Hydrogen fuel cells are installed across the Yarra Valley

Energy and resources minister Lily D’Ambrosio (left) and Telstra integrated network facilities and environment executive Vicki Romanovski. (Supplied)

By Dongyun Kwon

The Yarra Valley is ready to deal with the extreme weather conditions as the State Government has been investing in renewable hydrogen to keep Victorians connected during emergencies and power outages.

The government invested $1.1 million into the Telstra Hydrogen Fuel Cell Pilot project which has installed five hydrogen fuel cells in communities, all who have experienced extreme storms like Coldstream, Kinglake, Christmas Hills, Chum Creek and Neerim North, from May to July.

Telstra integrated network facilities and environment executive Vicki Romanovski said Telstra’s hydrogen fuel cell trial aims to determine the technical and commercial viability of deploying fuel cell generators using hydrogen produced from renewable energy sources as an alternative backup source in the case of a power outage to help keep customers stay connected and support the sustainability of the their operations.

“These systems will be able to store around 72 hours worth of energy for the site within the green hydrogen fuel tanks,” she said.

“The fuel cells themselves will operate on the site exactly like a diesel generator would in the same situation – providing full site backup if the AC mains fail.​

“The existing battery site reserve will remain and won’t change. This is typically eight hours per site. The fuel cell provides an additional reserve of 72 hours per site on top of this.”

This pilot is one of the projects funded through the $6.6 million Renewable Hydrogen Commercialisation Pathways Fund.

Other companies like Volgren Australia, Viva Energy, Energys Australia and Boundary Power are also undertaking hydrogen pilots, trials and demonstrations as part of the program.

Ms Romanovski said this trial is important to Telstra.

“It will help us test the viability of hydrogen fuel cells to provide additional site power, assessing their technical and commercial viability to provide reliable extended backup power should mains power fail, and doing so with zero carbon emissions,” she said.

“The biggest impact we can have on climate change, especially in the short to medium term, is to emit less carbon.

“Not only do the fuel cells emit zero carbon, but these fuel cells will also provide an additional reserve of 72 hours per site via the storage of 100 per cent renewable green hydrogen stored in hydrogen tanks at each site.”

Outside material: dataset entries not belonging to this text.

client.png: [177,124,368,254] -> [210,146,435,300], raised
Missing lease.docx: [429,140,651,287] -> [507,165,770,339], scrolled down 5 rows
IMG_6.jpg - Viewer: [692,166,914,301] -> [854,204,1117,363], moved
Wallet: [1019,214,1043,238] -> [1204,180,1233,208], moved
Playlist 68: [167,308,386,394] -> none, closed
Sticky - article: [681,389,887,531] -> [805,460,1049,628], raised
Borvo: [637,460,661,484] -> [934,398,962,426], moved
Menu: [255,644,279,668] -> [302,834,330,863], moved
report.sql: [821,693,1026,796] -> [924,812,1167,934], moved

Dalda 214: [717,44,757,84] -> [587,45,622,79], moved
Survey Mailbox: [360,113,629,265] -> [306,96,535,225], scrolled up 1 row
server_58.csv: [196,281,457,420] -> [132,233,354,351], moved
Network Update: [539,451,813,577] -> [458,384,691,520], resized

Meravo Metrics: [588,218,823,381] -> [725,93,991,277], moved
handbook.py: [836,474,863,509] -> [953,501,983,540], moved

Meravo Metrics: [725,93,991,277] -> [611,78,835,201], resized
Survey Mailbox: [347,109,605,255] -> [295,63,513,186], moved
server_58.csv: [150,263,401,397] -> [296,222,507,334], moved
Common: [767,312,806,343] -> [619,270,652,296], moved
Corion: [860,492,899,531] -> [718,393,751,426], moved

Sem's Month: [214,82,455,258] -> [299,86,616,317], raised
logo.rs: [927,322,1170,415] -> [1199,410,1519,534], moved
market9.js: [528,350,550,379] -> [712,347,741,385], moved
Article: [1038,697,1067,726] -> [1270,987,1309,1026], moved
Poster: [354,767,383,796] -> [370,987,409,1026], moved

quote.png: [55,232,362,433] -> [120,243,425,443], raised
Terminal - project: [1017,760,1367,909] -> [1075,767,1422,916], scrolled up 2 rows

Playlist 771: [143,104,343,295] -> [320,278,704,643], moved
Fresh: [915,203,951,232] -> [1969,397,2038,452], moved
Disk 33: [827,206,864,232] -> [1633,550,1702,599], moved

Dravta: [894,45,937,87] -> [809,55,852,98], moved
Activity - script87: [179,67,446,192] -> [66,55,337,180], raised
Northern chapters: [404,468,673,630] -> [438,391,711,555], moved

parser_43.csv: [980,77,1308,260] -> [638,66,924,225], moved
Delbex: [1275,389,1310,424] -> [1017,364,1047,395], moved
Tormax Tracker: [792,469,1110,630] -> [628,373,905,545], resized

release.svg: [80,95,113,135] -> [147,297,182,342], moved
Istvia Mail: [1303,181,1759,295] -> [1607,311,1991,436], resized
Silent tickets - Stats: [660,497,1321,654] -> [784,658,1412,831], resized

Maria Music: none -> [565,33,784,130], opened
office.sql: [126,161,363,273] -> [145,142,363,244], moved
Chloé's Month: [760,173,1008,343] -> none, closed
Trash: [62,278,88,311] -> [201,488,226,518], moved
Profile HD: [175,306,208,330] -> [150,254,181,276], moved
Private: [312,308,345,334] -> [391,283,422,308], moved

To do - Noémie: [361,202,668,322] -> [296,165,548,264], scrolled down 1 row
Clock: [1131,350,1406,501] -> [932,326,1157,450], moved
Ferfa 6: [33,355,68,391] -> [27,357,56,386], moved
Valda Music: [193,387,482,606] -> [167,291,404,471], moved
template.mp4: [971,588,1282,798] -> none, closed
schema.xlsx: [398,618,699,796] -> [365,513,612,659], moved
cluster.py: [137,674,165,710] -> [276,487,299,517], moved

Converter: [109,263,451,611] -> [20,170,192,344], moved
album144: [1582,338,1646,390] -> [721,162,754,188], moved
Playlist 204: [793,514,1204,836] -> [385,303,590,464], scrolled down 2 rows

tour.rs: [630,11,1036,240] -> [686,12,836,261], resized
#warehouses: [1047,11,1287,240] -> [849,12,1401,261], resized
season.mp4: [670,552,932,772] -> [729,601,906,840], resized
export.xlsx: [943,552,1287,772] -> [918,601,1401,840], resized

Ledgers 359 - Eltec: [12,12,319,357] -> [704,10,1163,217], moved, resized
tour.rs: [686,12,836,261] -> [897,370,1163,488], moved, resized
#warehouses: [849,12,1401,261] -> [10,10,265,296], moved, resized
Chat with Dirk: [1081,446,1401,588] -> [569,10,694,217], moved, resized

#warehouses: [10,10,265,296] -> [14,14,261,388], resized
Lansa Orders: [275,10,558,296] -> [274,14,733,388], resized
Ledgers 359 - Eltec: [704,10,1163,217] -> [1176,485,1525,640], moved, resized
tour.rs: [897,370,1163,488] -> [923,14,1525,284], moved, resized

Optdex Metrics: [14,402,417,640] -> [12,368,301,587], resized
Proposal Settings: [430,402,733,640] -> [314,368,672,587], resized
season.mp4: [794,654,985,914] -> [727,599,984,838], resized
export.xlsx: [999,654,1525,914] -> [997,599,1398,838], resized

All five hydrogen fuel cells have been successfully installed with the launch of the Neerim North mobile network renewable hydrogen backup system on 4 July.

“Victoria’s Gas Substitution Roadmap confirms that renewable hydrogen will play a critical, targeted role in the energy transition by strengthening energy resilience as we keep communities powered reliably and affordably,” energy and resources minister Lily D’Ambrosio said.